Eu costumo colocar nomes como Ariana Harwicz, André Sant’Anna, Thomas Bernhard Lourenço Mutarelli, Elvira Vigna, Veronica Stigger, Raduan Nassar, Clarice Lispector, Silvana Ocampo, Ricado Piglia e Borges como minhas principais influências. Não exatamente por meus textos estarem sempre em diálogo com esses autores. Mas por serem aqueles que mais me ajudaram a encontrar a minha própria voz. Por eu ter me identificado com os seus projetos. E a minha dicção atual ser o resultado dessas leituras.
Quais obras influenciaram diretamente a produção do livro?
Esse livro tem uma construção curiosa porque cada conto dialoga com uma obra específica. Claro que essa influência/referência aparece escondido nos textos. E em cada um de uma forma. Mas posso citar: Uma arte: as cartas de Elizabeth Bishop, O pai da menina morta (Tiago Ferro), Os cus de judas (António Lobo Antunes) e Testemunho transiente (Juliano Garcia Pessanha). Os quatro contos partem de imagens, versos, vozes que estão dentro desses livros. É uma tentativa de diálogo/resposta.
Como você definiria seu estilo de escrita?
Pessoalmente, eu acredito que a literatura é uma fresta. É uma pequena rachadura pela qual podemos enxergar as questões humanas. Por isso, o que eu mais gosto de fazer é deixar essa fresta aberta. Dar todo o poder para o maior agente da literatura escrever a sua própria história: o leitor. Para isso, eu construo histórias que costumam ser fragmentárias, com frases soltas e curtas. Com descrição ilimitada e que tenha uma certa carga de subjetividade. Acredito que sejam as maiores características da minha escrita.
Como é o seu processo de escrita?
Gosto de construir um processo para cada livro que vou escrever, para cada história. O meu processo é justamente se preocupar com os processos. Estudar novas formas de escrever, partindo de uma fotografia, uma música, um poema. Um frame de um filme. Vale tudo e eu já tentei muitas coisas. Mas nunca será igual a anterior.
Você escreve desde quando? Como começou a escrever?
Eu escrevo de forma sistemática desde os meus 17 anos. Sempre tive um interesse muito grande por histórias. De diferentes formatos. Teatro, desenho, filmes, pintura.

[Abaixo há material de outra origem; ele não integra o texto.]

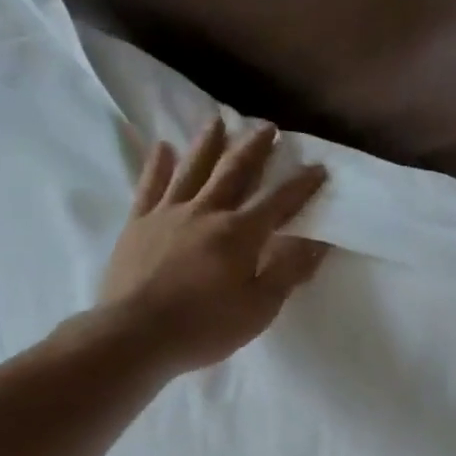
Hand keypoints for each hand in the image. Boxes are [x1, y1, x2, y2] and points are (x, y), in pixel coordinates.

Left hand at [97, 119, 328, 375]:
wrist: (136, 335)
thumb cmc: (206, 328)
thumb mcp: (259, 308)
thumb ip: (288, 272)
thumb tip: (318, 242)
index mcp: (240, 234)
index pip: (278, 202)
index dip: (301, 184)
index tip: (318, 167)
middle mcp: (206, 212)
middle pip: (234, 171)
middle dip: (255, 149)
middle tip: (268, 127)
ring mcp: (168, 214)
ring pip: (192, 168)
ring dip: (208, 143)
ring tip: (218, 120)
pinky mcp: (138, 224)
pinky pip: (150, 186)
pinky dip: (158, 164)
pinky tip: (163, 147)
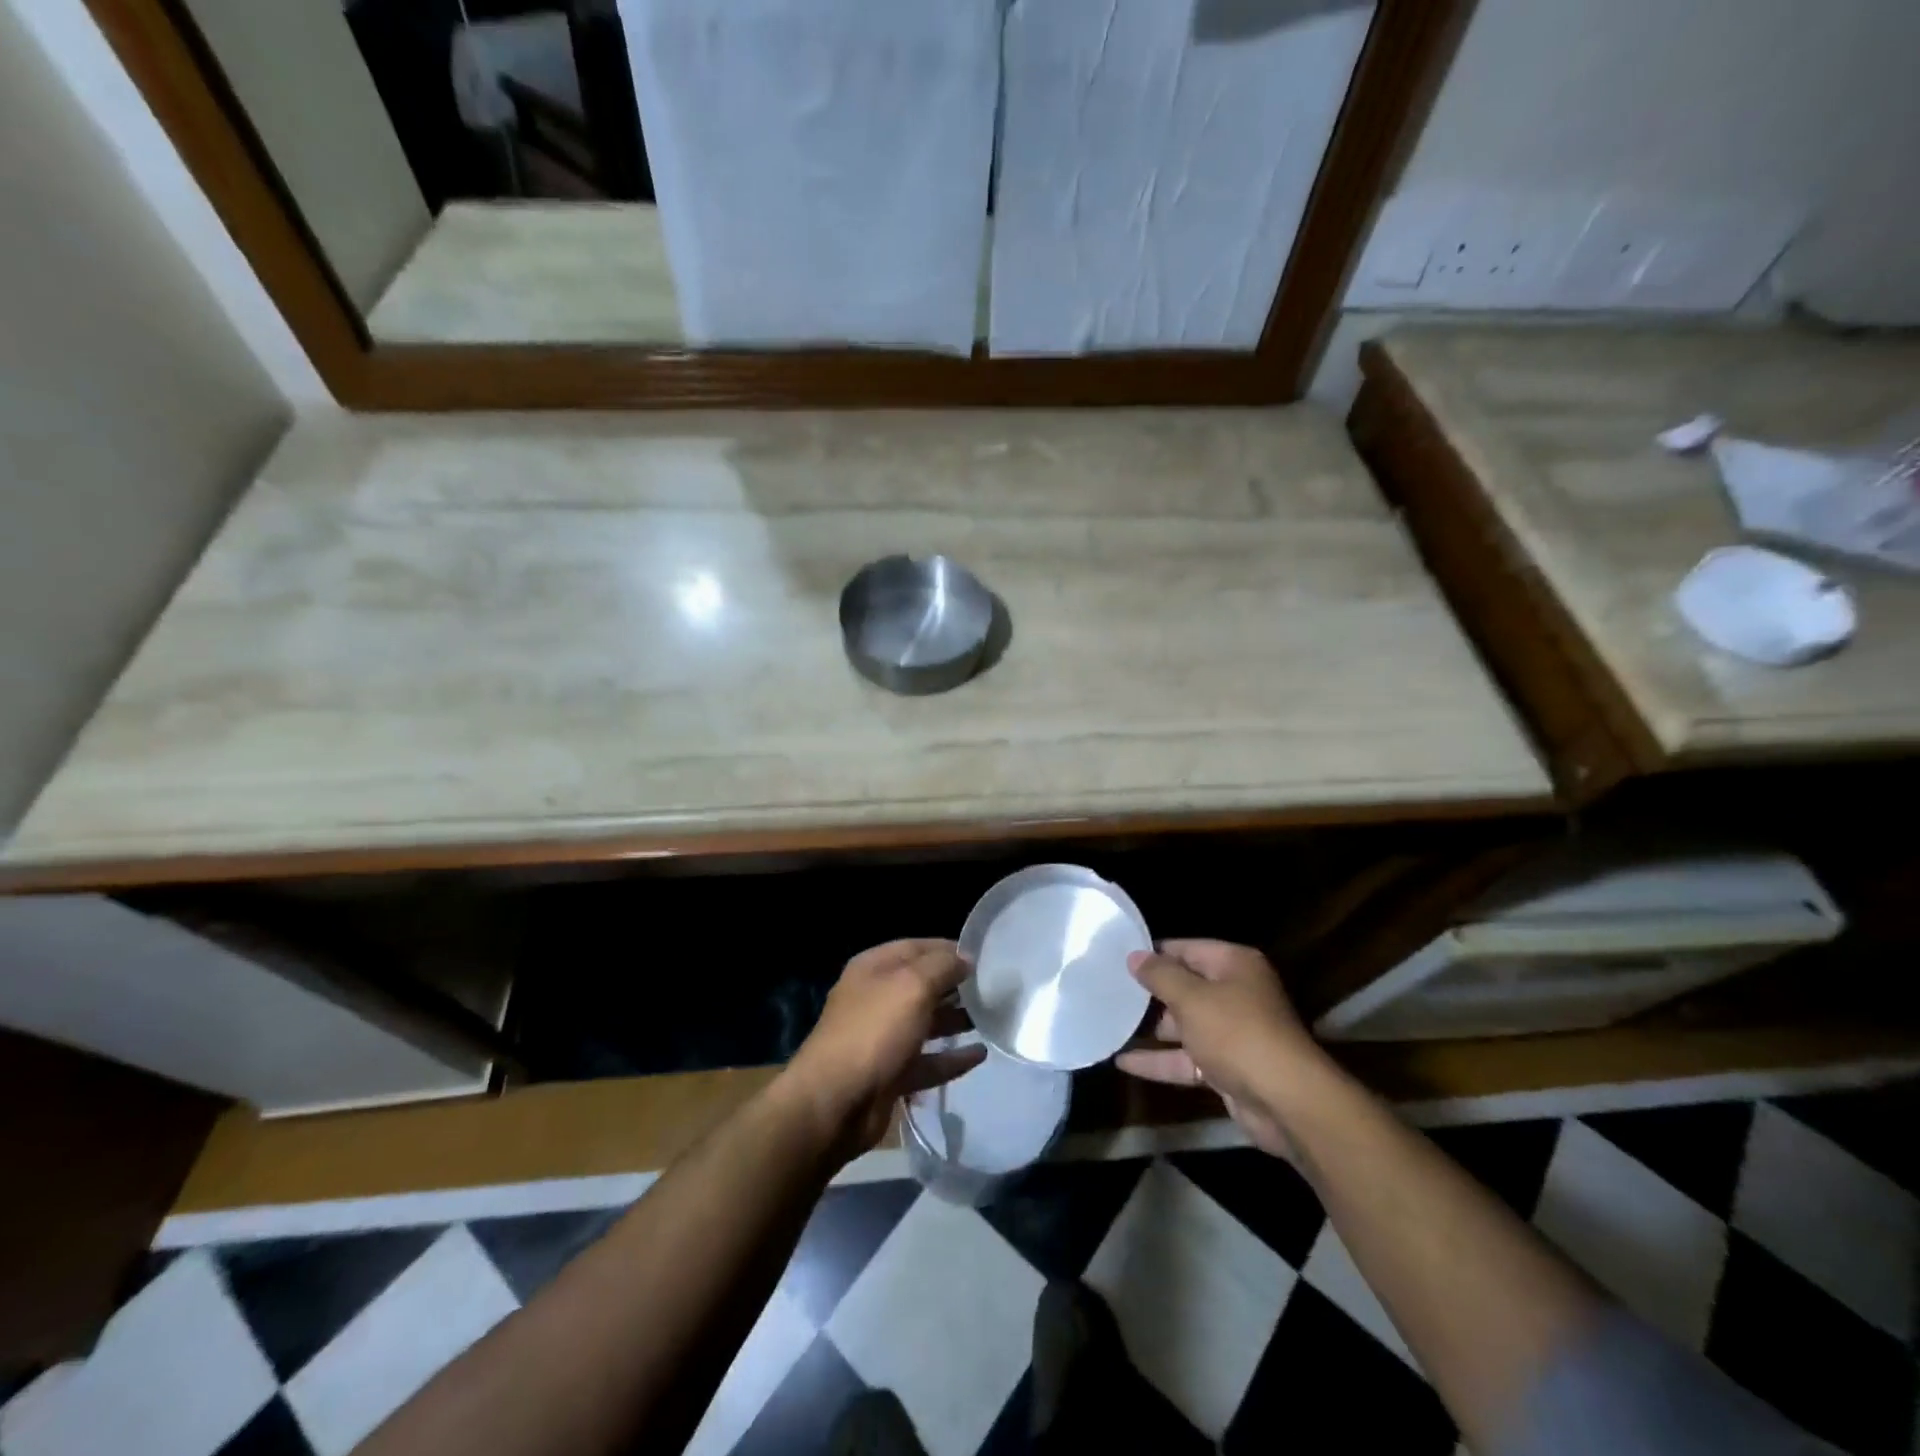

Precisei de um tempo para entender qual seria o melhor formato para mim. Qual seria o melhor formato para contar as minhas próprias histórias. Foi quando encontrei a literatura no ensino médio. Senti que teria muita liberdade para criar, visto que tudo que precisamos para fazer literatura é um papel e lápis. Comecei a ler tudo que caia na minha mão. Me interessar cada vez mais pela história da literatura e suas mais diversas vertentes. E assim que entrei na faculdade, comecei a rascunhar meus primeiros contos. Levou um tempo para ficar satisfeito com o primeiro. Mas, desde então, não parei mais de escrever.
Você tem alguma meta diária de escrita?
Justamente por essa mutação de processos que comentei acima, não tenho nenhuma meta diária nem ritual específico. Já tentei muitas coisas. Mas não me preocupo com isso. A literatura está sempre em mim. Todos os dias. Então, não tenho nenhum tipo de receio de ela sumir. Estou sempre montando projetos, mas nem sempre executando novas histórias.
Como foi a sua aproximação com a editora? Como foi o processo de edição?
Eu já sabia do cuidado que a Mondru tem com a identidade visual dos livros. E eu queria muito poder trabalhar esse aspecto em diálogo com os textos nesse segundo livro. Por isso eles estavam no meu radar. Eu entrei por meio de um edital. Eles abriram chamada para autores de todo o Brasil e resolvi arriscar. Deu certo. O processo de edição foi tranquilo. Algumas reuniões para aparar algumas questões do texto e, principalmente, para definir a capa e as artes internas.
Quais são os seus projetos atuais de escrita? O que vem por aí?
Atualmente, estou no processo de escrita do meu primeiro romance. Ainda está bem embrionário, mas já defini alguns aspectos importantes. E a primeira versão avançada. Além disso, estou no processo de revisão da minha primeira peça de teatro e de um roteiro para um curta-metragem.